The Basel Convention is the first global environmental agreement that has undertaken significant efforts to set up a network of Regional Centres. The BCRCs are uniquely positioned to steer regional efforts in hazardous waste management by linking global obligations with national development plans, and by integrating the environmentally sound management of hazardous waste into regional cooperation and development strategies.
The BCRCs have become the main instrument for enhancing the capacity of developing countries and countries with economies in transition to implement the Strategic Plan for the implementation of the Basel Convention.
The BCRCs have also been involved in activities aimed at facilitating the implementation of other multilateral environmental agreements in the regions, such as the Rotterdam and the Stockholm Conventions. The Ad Hoc Joint Working Group on enhancing cooperation and coordination among the Basel, Rotterdam and Stockholm Conventions, has recognized that the coordinated use of the BCRCs by the three Conventions could help promote a life-cycle approach to the management of chemicals and wastes and strengthen capacity building efforts for the three Conventions.
In this context, a number of Basel Convention Regional Centres were nominated to be Stockholm Convention Regional Centres. The scope of activities of the BCRCs may therefore be widened, which represents an encouraging prospect and validating development for coordinated efforts in the management of chemicals and wastes.

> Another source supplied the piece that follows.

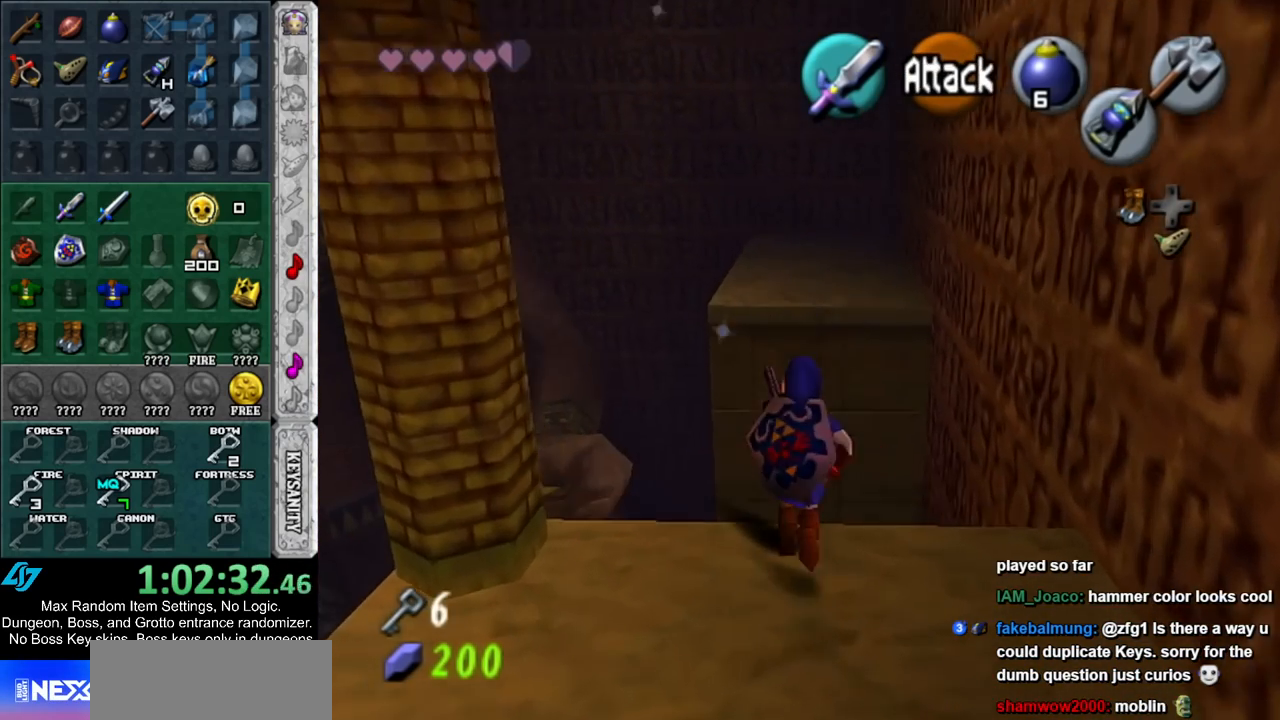
{"buttons": ["Z"], "left_stick": "center", "right_stick": "center", "events": []}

Conscious of the need to address regional specificities and the need to facilitate the implementation of global issues at the regional level, countries foresaw the establishment of Basel Convention Regional and Coordinating Centres (BCRCs) at the time of the adoption of the Convention. In 1994, the Parties initiated the selection of the BCRCs. The first few years were dedicated to the institutional establishment of a growing number of Centres. Article 14 of the Convention addresses the issue of the establishment of the Centres to respond to the specific needs of the different regions in the world in terms of training and technology transfer for the minimization and environmentally sound management of hazardous and other wastes.
On several occasions, Parties reiterated the importance of the Centres in their assistance to implement the Basel Convention. In particular, reference is made to the 1999 “Basel Declaration on Environmentally Sound Management”. The Declaration recognized the need to further develop the Regional Centres as an efficient means to achieve the goals of environmentally sound management of hazardous and other wastes enshrined in the Basel Convention.
The Basel Convention benefits from a network of fourteen Regional and Coordinating Centres for Capacity Building and Technology Transfer (BCRCs). The Basel Convention is unique in setting up a regional network of autonomous institutions which operates under the authority of the Conference of the Parties, the decision-making organ of the Convention, composed of all the countries party to the Convention.
The BCRCs deliver training, dissemination of information, consulting, awareness raising activities and technology transfer on matters relevant to the implementation of the Basel Convention and to the environmentally sound management of hazardous and other wastes in the countries they serve. The specific activities are training workshops, seminars, pilot projects on the management of priority waste streams, the production of information material and guidelines.